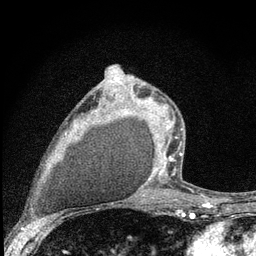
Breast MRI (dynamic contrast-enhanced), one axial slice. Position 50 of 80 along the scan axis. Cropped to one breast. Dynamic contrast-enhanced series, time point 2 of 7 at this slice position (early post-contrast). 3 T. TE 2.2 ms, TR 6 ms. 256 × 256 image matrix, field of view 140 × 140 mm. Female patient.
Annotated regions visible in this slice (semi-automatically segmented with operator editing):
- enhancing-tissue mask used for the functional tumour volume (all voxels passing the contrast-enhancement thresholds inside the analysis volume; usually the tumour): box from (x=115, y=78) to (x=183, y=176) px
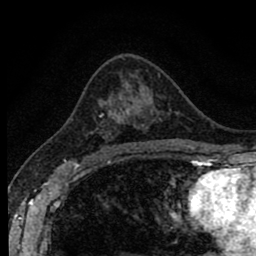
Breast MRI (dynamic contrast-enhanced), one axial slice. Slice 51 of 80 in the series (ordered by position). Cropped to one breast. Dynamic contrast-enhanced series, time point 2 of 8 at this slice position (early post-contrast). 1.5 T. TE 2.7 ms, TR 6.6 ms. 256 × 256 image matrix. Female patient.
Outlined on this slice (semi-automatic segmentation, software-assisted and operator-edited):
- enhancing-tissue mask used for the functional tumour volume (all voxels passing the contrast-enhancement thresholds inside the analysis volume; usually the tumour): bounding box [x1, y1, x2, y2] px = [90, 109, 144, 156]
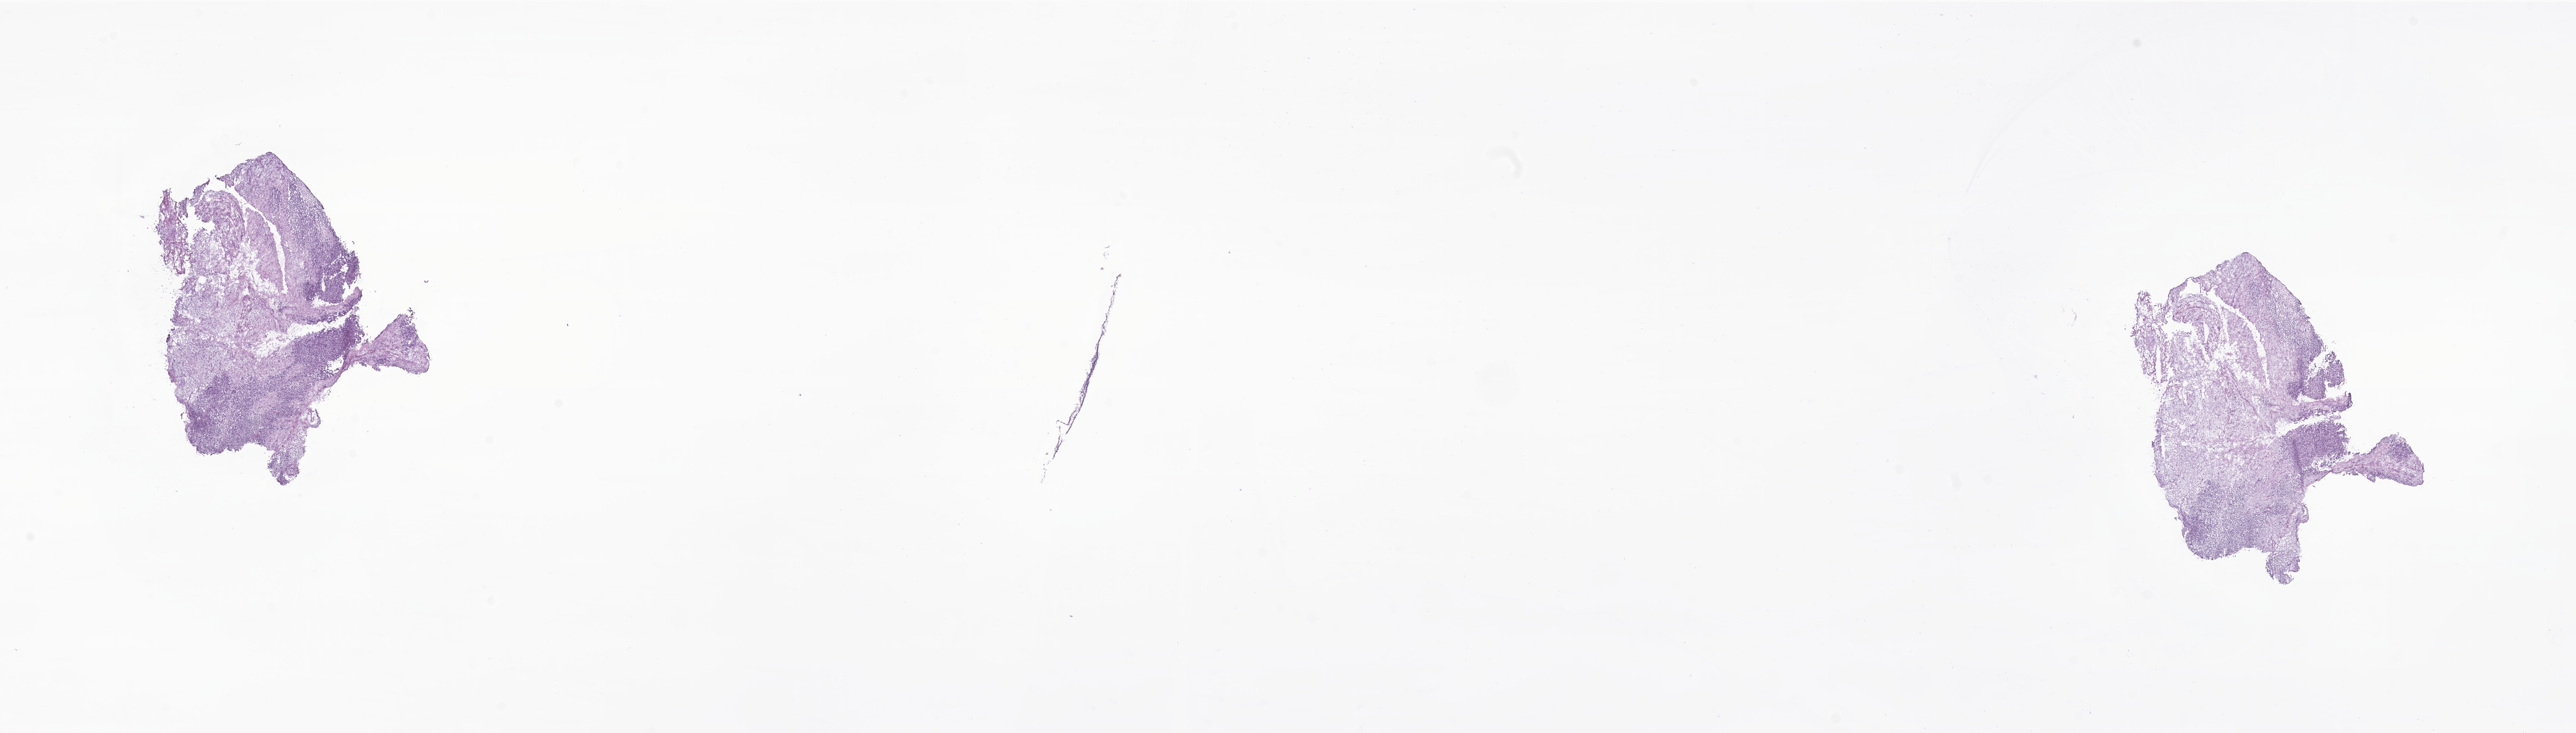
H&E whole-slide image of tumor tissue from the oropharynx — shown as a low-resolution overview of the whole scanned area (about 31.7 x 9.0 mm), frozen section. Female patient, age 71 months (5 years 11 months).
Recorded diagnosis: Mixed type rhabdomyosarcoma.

## [WHAT THE TASK ASKS]
Reproduce the data above word for word, but leave the images out.

## [RESPONSE AREA]
Breast MRI (dynamic contrast-enhanced), one axial slice. Position 50 of 80 along the scan axis. Cropped to one breast. Dynamic contrast-enhanced series, time point 2 of 7 at this slice position (early post-contrast). 3 T. TE 2.2 ms, TR 6 ms. 256 × 256 image matrix, field of view 140 × 140 mm. Female patient.
Annotated regions visible in this slice (semi-automatically segmented with operator editing):
- enhancing-tissue mask used for the functional tumour volume (all voxels passing the contrast-enhancement thresholds inside the analysis volume; usually the tumour): box from (x=115, y=78) to (x=183, y=176) px
Breast MRI (dynamic contrast-enhanced), one axial slice. Slice 51 of 80 in the series (ordered by position). Cropped to one breast. Dynamic contrast-enhanced series, time point 2 of 8 at this slice position (early post-contrast). 1.5 T. TE 2.7 ms, TR 6.6 ms. 256 × 256 image matrix. Female patient.
Outlined on this slice (semi-automatic segmentation, software-assisted and operator-edited):
- enhancing-tissue mask used for the functional tumour volume (all voxels passing the contrast-enhancement thresholds inside the analysis volume; usually the tumour): bounding box [x1, y1, x2, y2] px = [90, 109, 144, 156]
H&E whole-slide image of tumor tissue from the oropharynx — shown as a low-resolution overview of the whole scanned area (about 31.7 x 9.0 mm), frozen section. Female patient, age 71 months (5 years 11 months).
Recorded diagnosis: Mixed type rhabdomyosarcoma.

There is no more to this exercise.